The bible gives us a few possible solutions. If, at first, the attempt to reason with your fellow family member alone does not work, then take someone trusted with you to the meeting. It is usually best not to take someone with a personal stake because it then feels like there is a ganging up. Perhaps someone not quite so close to the situation would be better - a mediator. This person is there simply to moderate discussion so that it does not become a personal attack, but a sorting out of feelings from a specific event. Have each person share how the event made them feel rather than how the other person screwed up. Start statements with, "I feel _______ when this happens." Talk about the root of the problem rather than the visible manifestation. This is not simply psycho-babble but an important tool for all family members to take hold of. Simply another tool in the tool box to promote healthy family dynamics.

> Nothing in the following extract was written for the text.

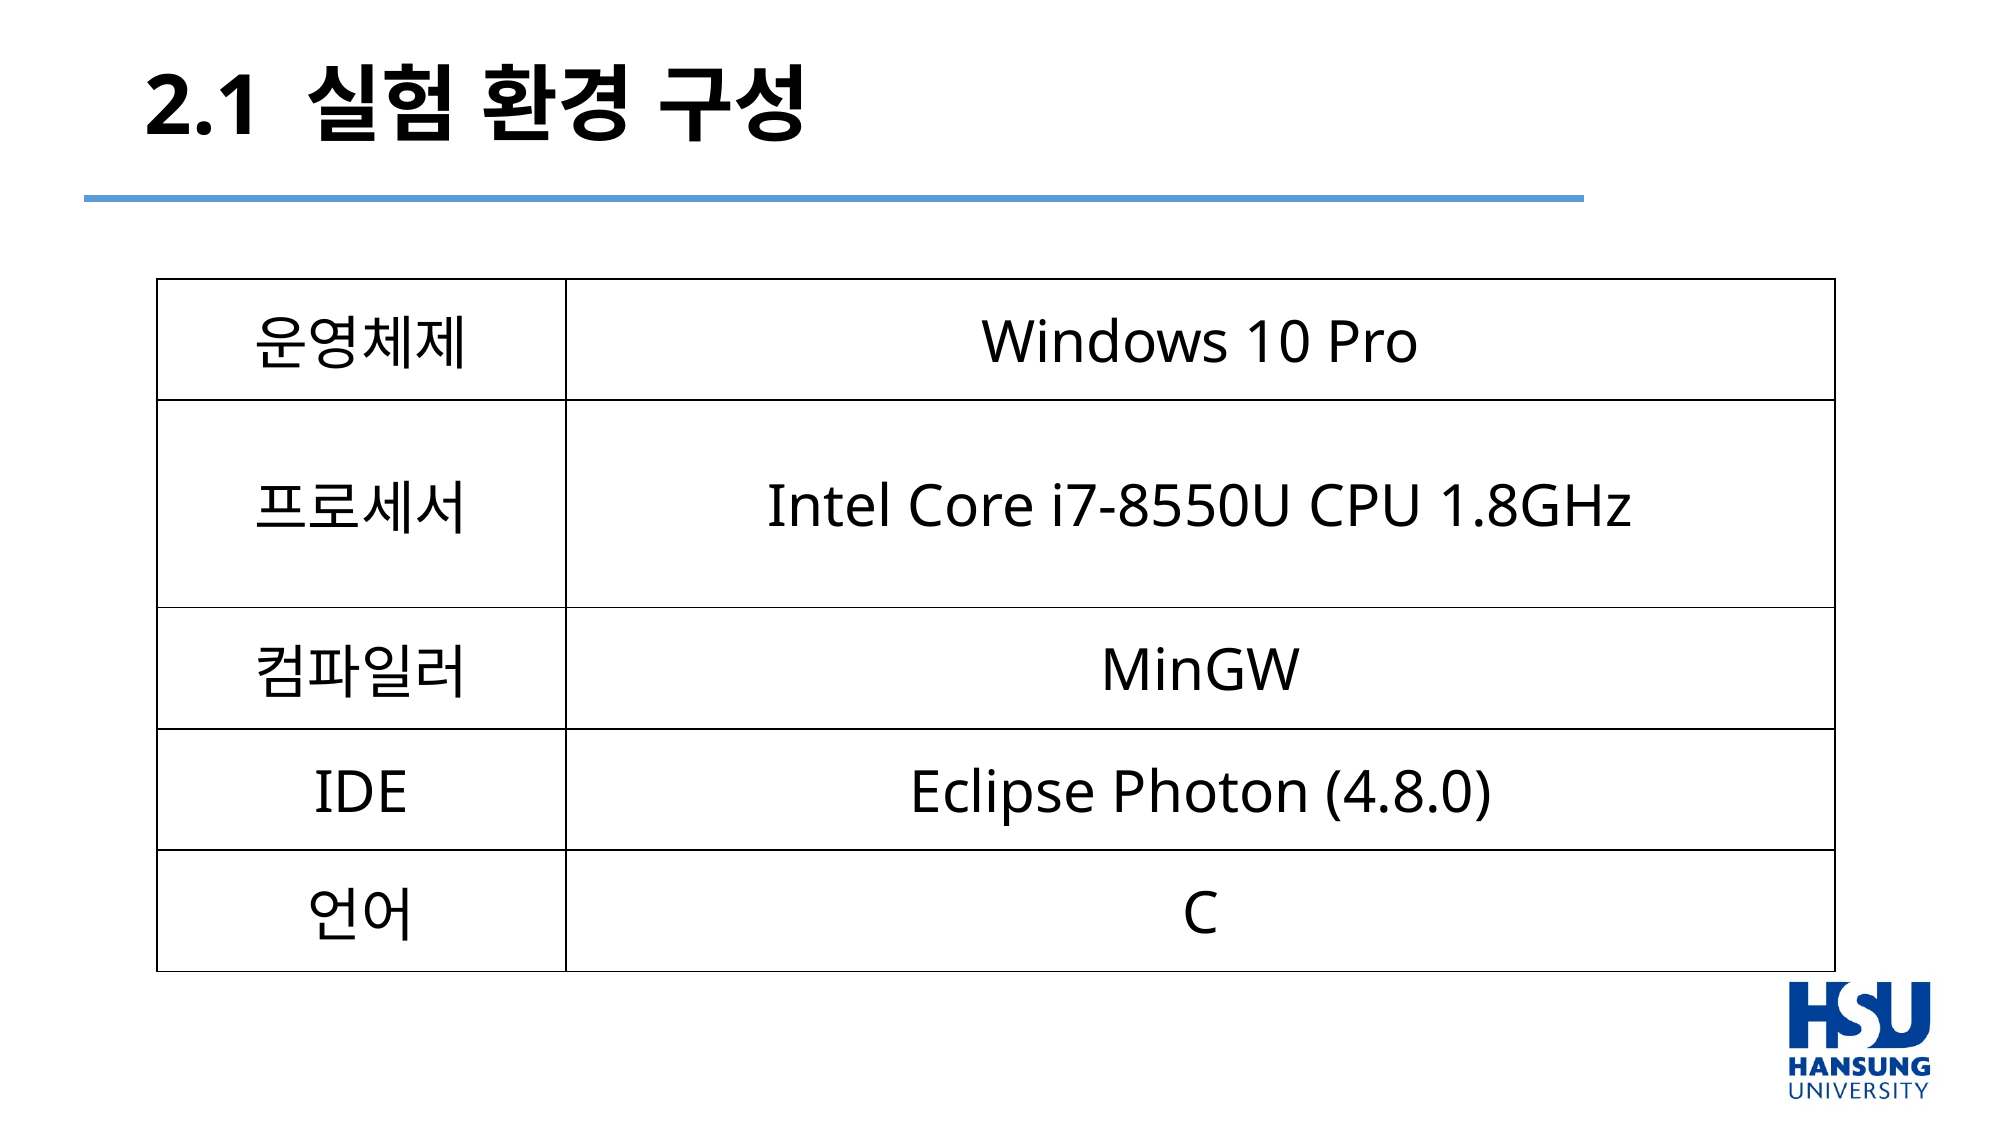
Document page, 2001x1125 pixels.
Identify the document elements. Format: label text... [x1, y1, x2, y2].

It is not easy. It probably will hurt a little bit. But if done correctly, the brief amount of pain will bring forth growth and allow the pair to avoid situations where similar slivers might occur. To watch what one says - and, to watch how one says it. It's 5% what you say and 95% how you say it.

So, no that I've taken the scenic route to this blog, are there any slivers in your life that are coming to a head? Any moments for extraction? Any infections causing a great amount of pain? Can you find a way to head them off?

1 comment:

debbie said...

I love your splinter story! What a great analogy. To take it one step further, there are also different sized splinters and different areas where they imbed. Some are small, but are in a calloused area and are not as painful. Some are small, but are imbedded in a very vulnerable area and cause a great deal of pain and anxiety. In any case, they need to be removed.

Anytime there is a conflict there is an underlying problem of unmet needs from one or all of the parties involved. Some need, desire, expectation, hope or value has not been met.

Those feelings need to be expressed. If feelings don't get expressed they will fester and present themselves in other forms like an illness or anger.
They have to be expressed in a way that will invite compassion and empathy. If those unmet needs and feelings are expressed through evaluation, judgement or interpretations, the recipient may hear criticism and they will respond defensively and present a counterattack.

If we want a compassionate response from other people, it is best to voice what we are feeling or what needs we have. However, it can be difficult to express our needs. For one thing, it leaves us vulnerable. It is also hard to use the correct words.

Expressing feelings requires a vocabulary of words that are not vague or inaccurate. Words like good or bad are not accurate enough and have many different meanings attached to them. Here are some accurate "feeling" words: edgy, ashamed, angry, quiet, refreshed, relaxed, confident, bitter.

Communication is huge in our relationships. Exactly what you pointed out Reid, that it is not so much what is said, but how it is said.

Oh, to be great communicators! How easy the removal of our splinters would be.